- Danish release picture sleeve

Single by Brenda Lee

from the album Brenda Lee
- A-side: "That's All You Gotta Do"
- Released: 16 May 1960
- Recorded: 28 March 1960
- Studio: Bradley Studios (Nashville, Tennessee)
- Genre: Countrypolitan
- Length: 2:40
- Label: Decca Records 9-31093
- Songwriters: Dub Allbritten, Ronnie Self
- Producer: Owen Bradley

Brenda Lee singles chronology
| "Sweet Nothin's" (1959) | "I'm Sorry" (1960) | "I Want to Be Wanted" (1960) |

= I'm Sorry (Brenda Lee song) =

"I'm Sorry" is a 1960 hit song by 15-year-old American singer Brenda Lee. The song was written by Dub Allbritten and Ronnie Self. It peaked at No. 1 on the Billboard Hot 100 singles chart in July 1960. On the UK Singles Chart, the song peaked at No.12. AllMusic guide wrote that it is the pop star's "definitive song", and one of the "finest teen pop songs of its era". In 1999, the 1960 recording by Lee on Decca Records was inducted into the Grammy Hall of Fame.

This song featured the Anita Kerr Singers doing the backup Chorus. It also featured Brenda Lee's spoken recitation during the first repeat of the Chorus.

==Background==

According to the Billboard Book of Number One Hits by Fred Bronson, Brenda Lee recorded the song early in 1960, but her label, Decca Records, held it from release for several months out of concern that a 15-year-old girl was not mature enough to sing about unrequited love. When the song finally was released, it was considered to be the flip side of the more uptempo "That's All You Gotta Do". Although "That's All You Gotta Do" was a chart success in its own right, reaching No. 6 on the Hot 100, it was "I'm Sorry" that became the smash hit and the standard. On other charts, "I'm Sorry" peaked at number four on the R&B chart and "That's All You Gotta Do" peaked at number nineteen on the R&B charts.

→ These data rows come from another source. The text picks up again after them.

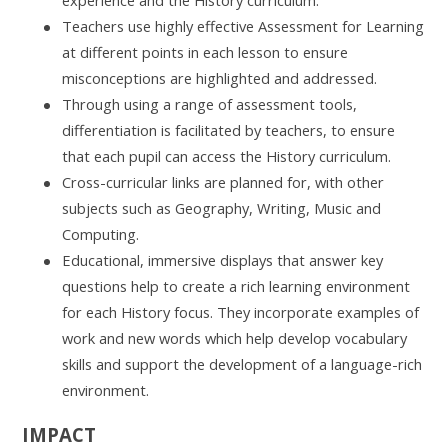
Teachers use highly effective Assessment for Learning
at different points in each lesson to ensure
misconceptions are highlighted and addressed.
Through using a range of assessment tools,
differentiation is facilitated by teachers, to ensure
that each pupil can access the History curriculum.
Cross-curricular links are planned for, with other
subjects such as Geography, Writing, Music and
Computing.
Educational, immersive displays that answer key
questions help to create a rich learning environment
for each History focus.
They incorporate examples of
work and new words which help develop vocabulary
skills and support the development of a language-rich
environment.
IMPACT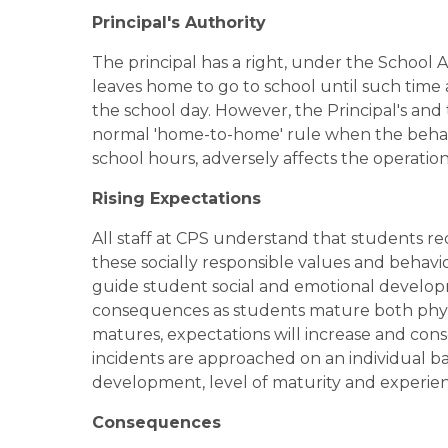
Principal's Authority
The principal has a right, under the School A
leaves home to go to school until such time 
the school day. However, the Principal's and 
normal 'home-to-home' rule when the behavio
school hours, adversely affects the operatio
Rising Expectations
All staff at CPS understand that students req
these socially responsible values and behavio
guide student social and emotional develop
consequences as students mature both physica
matures, expectations will increase and cons
incidents are approached on an individual bas
development, level of maturity and experien
Consequences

"I'm Sorry" was released as the A-side (with "That's All You Gotta Do" as the B-side) when the single was released in the UK in July 1960. "I'm Sorry" was not one of Lee's more successful singles in the UK, where Lee's previous single, "Sweet Nothin's", and several later releases (notably "Speak to Me Pretty", "All Alone Am I" and "As Usual") were substantially bigger hits.

Although "I'm Sorry" was never released to country radio in the United States as a single, it would in time become accepted by American country fans as a standard of the genre. The song—a fixture on many "country oldies" programs—was an early example of the new "Nashville sound", a style that emphasized a stringed-instrumental sound and background vocals.

== Charts ==
===Weekly charts ===

| Chart (1960) | Peak position |
|---|---|
| Belgium (Ultratop 50 Flanders) | 2 |
| Belgium (Ultratop 50 Wallonia) | 2 |
| Canada (CHUM Hit Parade) | 7 |
| New Zealand (Lever Hit Parades) | 1 |
| Netherlands (Single Top 100) | 14 |
| UK Singles (Official Charts) | 12 |
| US Billboard Hot 100 | 1 |
| US Hot R&B/Hip-Hop Songs (Billboard) | 4 |
| US Cash Box Top 100 | 1 |
| West Germany (GfK) | 25 |

===All-time charts===

| Chart (1958-2018) | Position |
|---|---|
| US Billboard Hot 100 | 159 |

==Covers==
A remake of "I'm Sorry" was a minor hit for Joey Heatherton in 1972 reaching No. 87 on the Billboard Hot 100. It was recorded as a track on The Joey Heatherton Album. on July 26, 1972, and issued that November as the second single to the follow-up to Heatherton's sole Top 40 hit "Gone".

"I'm Sorry" has also been recorded by Bobby Vee (album Bobby Vee Sings Your Favorites/ 1960), Jane Morgan (album In My Style/ 1965), Dottie West (album Feminine Fancy/ 1968), Allison Durbin (album Are You Lonesome Tonight/ 1977), Billy Joe Royal (album Billy Joe Royal/ 1980) and Roch Voisine (album AmerIIcana/ 2009). A recording by Pat Boone made in 1960 was first released on the 2006 Pat Boone box set The Sixties 1960-1962.

A Czech-language rendering of "I'm Sorry", titled "Roň Slzy", was recorded in 1965 by Yvonne Přenosilová, who also performed the song in English as well during live performances. There is also a lesser known version by Helena Vondráčková. "I'm Sorry" has since been rendered in Danish as "Jeg be'r dig" recorded by Birthe Kjær on her 1974 album Tennessee Waltz and in Flemish as "Vergeef me" recorded by Mieke (album Horen zien en zingen/ 1978).

Alvin and the Chipmunks covered the song for their TV series episode "The Secret Life of Dave Seville".